The government is taking final steps in the process of market liberalization, but public companies OSHEE, OST and KESH are fighting over who will achieve most of the profit. On the other hand, a contract on guarantees for the loan of EUR 218 million foresees, in addition to liberalization the review of regulated prices.
Liberalization requires companies to trade in goods and services at liberalized prices, in conditions when prices for end-users will not change. This means that profit from electricity sales is equally distributed and that no company subsidizes another. It seems that this situation is convenient for the KESH company, given that the EBRD requires that KESH has high financial indicators, which may be achieved only if the company increases the price at which electricity is supplied to distribution network operator.
KESH currently sells electricity to OSHEE company at a price of EUR 0.01 per kilowatt. However, with market liberalization, OSHEE will sell electricity acquired from KESH, to high voltage consumers at import prices.

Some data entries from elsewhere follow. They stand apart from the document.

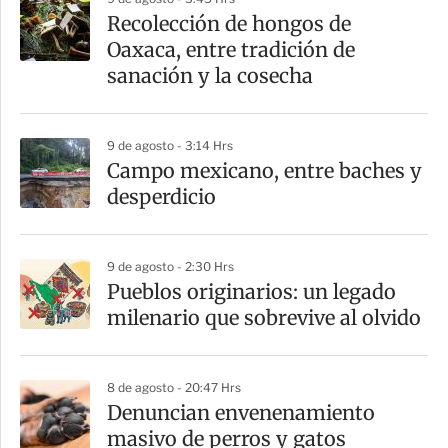
a
Recolección de hongos de
r
Oaxaca, entre tradición de
t
sanación y la cosecha
i
r
9 de agosto - 3:14 Hrs
Campo mexicano, entre baches y
desperdicio
9 de agosto - 2:30 Hrs
Pueblos originarios: un legado
milenario que sobrevive al olvido
8 de agosto - 20:47 Hrs
Denuncian envenenamiento
masivo de perros y gatos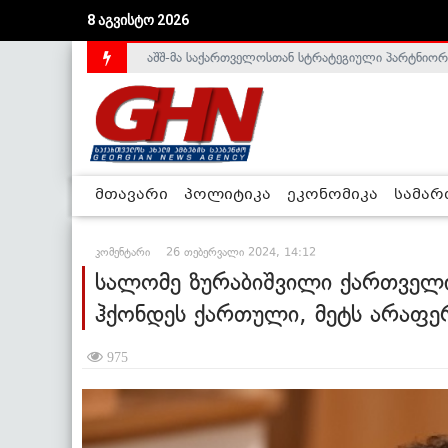
აშშ-მა საქართველოსთან სტრატეგიული პარტნიორ
8 აგვისტო 2026
საქართველოს დე-ფაქტო მთავრობა არალეგიტიმური
მთავარი
პოლიტიკა
ეკონომიკა
სამა
კომენტარი
26 თებერვალი 2024, 14:12
სალომე ზურაბიშვილი ქართველ
ჰქონდეს ქართული, მეტს არაფერ
975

Energy Regulatory Entity (ERE) has concluded that OSHEE made ten times more profits in 2015 than ERE foreseen when it approved new prices in 2014.
Agron Hetoja, CEO of KESH, said that the price of one kilowatt-hour should be EUR 0.02 in order to cover costs of depreciation and loan repayment.

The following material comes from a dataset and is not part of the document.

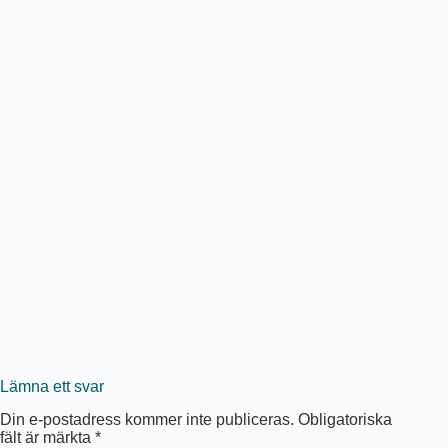
Lämna ett svar
Din e-postadress kommer inte publiceras.
Obligatoriska
fält är märkta
*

He added that it is logical that in a liberalized market, most of the profit goes to the seller of goods, and smaller portion goes to service provider.

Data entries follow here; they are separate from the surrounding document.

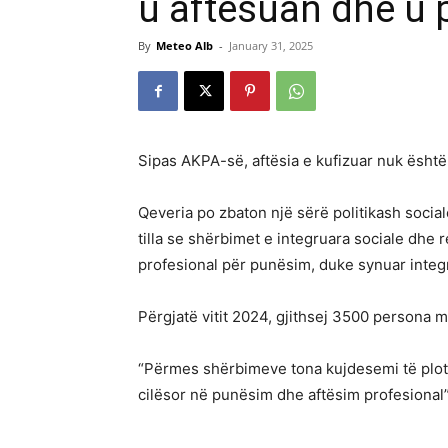
u aftësuan dhe u
By
Meteo Alb
-
January 31, 2025
Sipas AKPA-së, aftësia e kufizuar nuk ësh
Qeveria po zbaton një sërë politikash social
tilla se shërbimet e integruara sociale dhe 
profesional për punësim, duke synuar integr
Përgjatë vitit 2024, gjithsej 3500 persona 
“Përmes shërbimeve tona kujdesemi të plot
cilësor në punësim dhe aftësim profesional”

The CEO of OSHEE, Ardian Cela says that prices for end-users are known. Energy Regulatory Entity has its own methodology for the price calculation that was approved by the Government. Distribution will not increase fees. He adds that he proposed that OSHEE pays for the part of EBRD loan.
Cela claims that the Ministry of Energy is negotiating so that revising tariffs would not affect the end consumers and to find a suitable solution for everyone.
At the end of last year, the Assembly ratified the agreement between Albania and EBRD for the loan worth EUR 218 million for the company KESH, in order to return expensive loans from commercial banks, thus creating conditions for the national budget to be released from the government guarantees for these loans.
The loan has not been repaid yet, and the requirement concerning regulated price, and refers to “revision of regulated prices for electricity production and prices on the wholesale market in line with long-term power purchase agreements between KESH and OSHEE, with the amount of income from KESH fees”, encouraged public debate, given that in accordance with the law revision of the price falls within the jurisdiction of the Regulatory Authority ERE.
The new Energy Law, adopted in 2015, obliges the companies to work at market prices and this reform includes electricity production.